The first U.N.C.L.E. show I ever saw was the 1983 TV movie reunion. Not the greatest example, obviously, but it was good enough to make me want to see more.
I never saw an episode of the original series until the mid-1980s, when cable's CBN, the Christian Broadcasting Network, ran the first season, black & white U.N.C.L.E. episodes at five AM on weekdays. I set my VCR timer to record the show, and enjoyed finally seeing the series I had been reading about for years.
In subsequent years, I caught episodes from the later seasons on stations like TNT, and last year I finally got my hands on the complete series DVD set.

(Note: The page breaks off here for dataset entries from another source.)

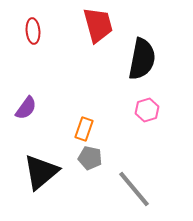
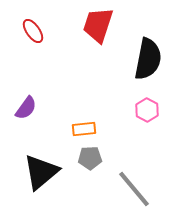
red trapezoid: rotated 147 degrees counterclockwise
red ellipse: rotated 30 degrees counterclockwise
black semicircle: moved 6 px right
pink hexagon: rotated 15 degrees counterclockwise
orange rectangle: rotated 65 degrees clockwise
gray pentagon: rotated 15 degrees counterclockwise
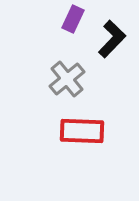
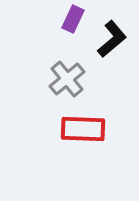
black L-shape: rotated 6 degrees clockwise
red rectangle: moved 1 px right, 2 px up
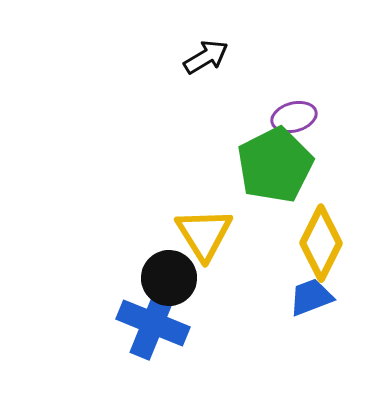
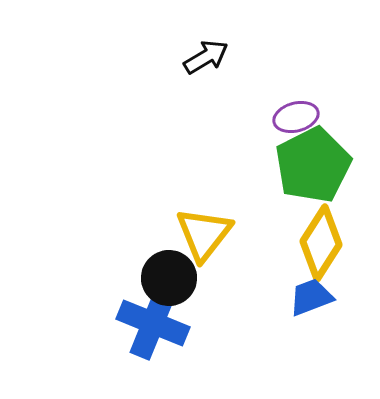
purple ellipse: moved 2 px right
green pentagon: moved 38 px right
yellow triangle: rotated 10 degrees clockwise
yellow diamond: rotated 6 degrees clockwise
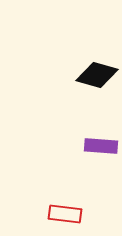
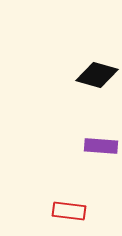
red rectangle: moved 4 px right, 3 px up
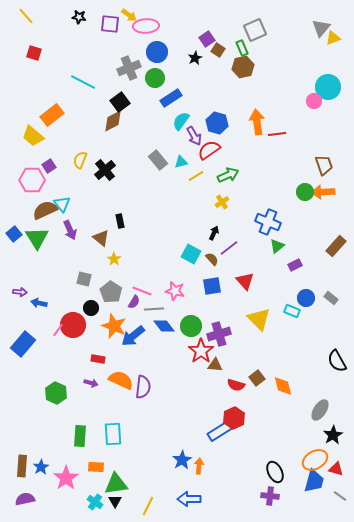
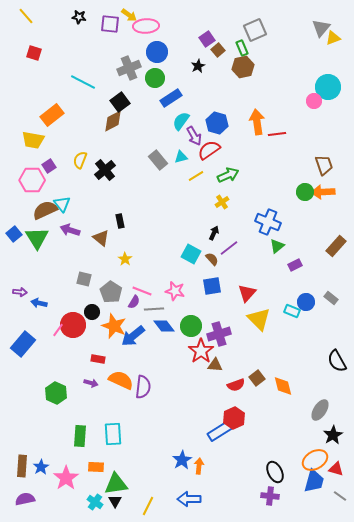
brown square at (218, 50): rotated 16 degrees clockwise
black star at (195, 58): moved 3 px right, 8 px down
yellow trapezoid at (33, 136): moved 4 px down; rotated 30 degrees counterclockwise
cyan triangle at (181, 162): moved 5 px up
purple arrow at (70, 230): rotated 132 degrees clockwise
yellow star at (114, 259): moved 11 px right
red triangle at (245, 281): moved 2 px right, 12 px down; rotated 24 degrees clockwise
blue circle at (306, 298): moved 4 px down
black circle at (91, 308): moved 1 px right, 4 px down
red semicircle at (236, 385): rotated 36 degrees counterclockwise
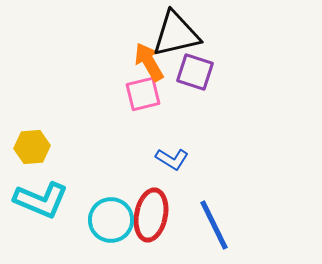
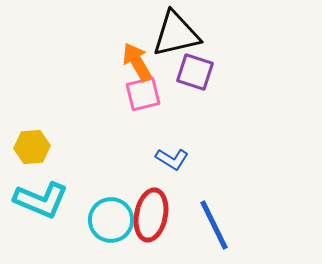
orange arrow: moved 12 px left
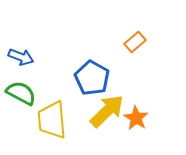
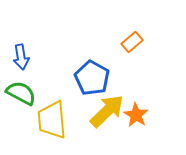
orange rectangle: moved 3 px left
blue arrow: rotated 60 degrees clockwise
orange star: moved 3 px up
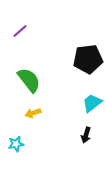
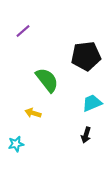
purple line: moved 3 px right
black pentagon: moved 2 px left, 3 px up
green semicircle: moved 18 px right
cyan trapezoid: rotated 15 degrees clockwise
yellow arrow: rotated 35 degrees clockwise
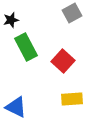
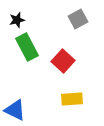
gray square: moved 6 px right, 6 px down
black star: moved 6 px right
green rectangle: moved 1 px right
blue triangle: moved 1 px left, 3 px down
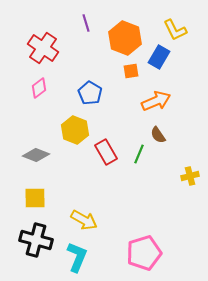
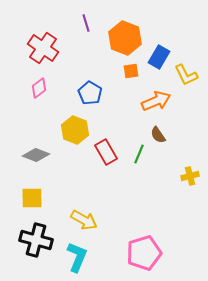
yellow L-shape: moved 11 px right, 45 px down
yellow square: moved 3 px left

U.N.C.L.E. was both a product of its time and a bit ahead of it. It was a Cold War era spy show that flat out ignored the Cold War, and showed an American agent (some sources claim Solo was Canadian, but that was never mentioned on the air) and a Russian agent working together to keep the world safe. Despite the limitations of a television budget, the producers and directors used the resources of the then-fading MGM studios -- especially its vast backlot -- to give the show a sense of scope and spectacle that its contemporaries lacked. And it was its success that helped give rise to the TV spy boom of the Sixties, making it responsible, in part, for the existence of shows such as Get Smart, The Wild Wild West, I Spy and Mission: Impossible.
So, happy anniversary to the United Network Command for Law and Enforcement, for without it, this blog may not have been possible.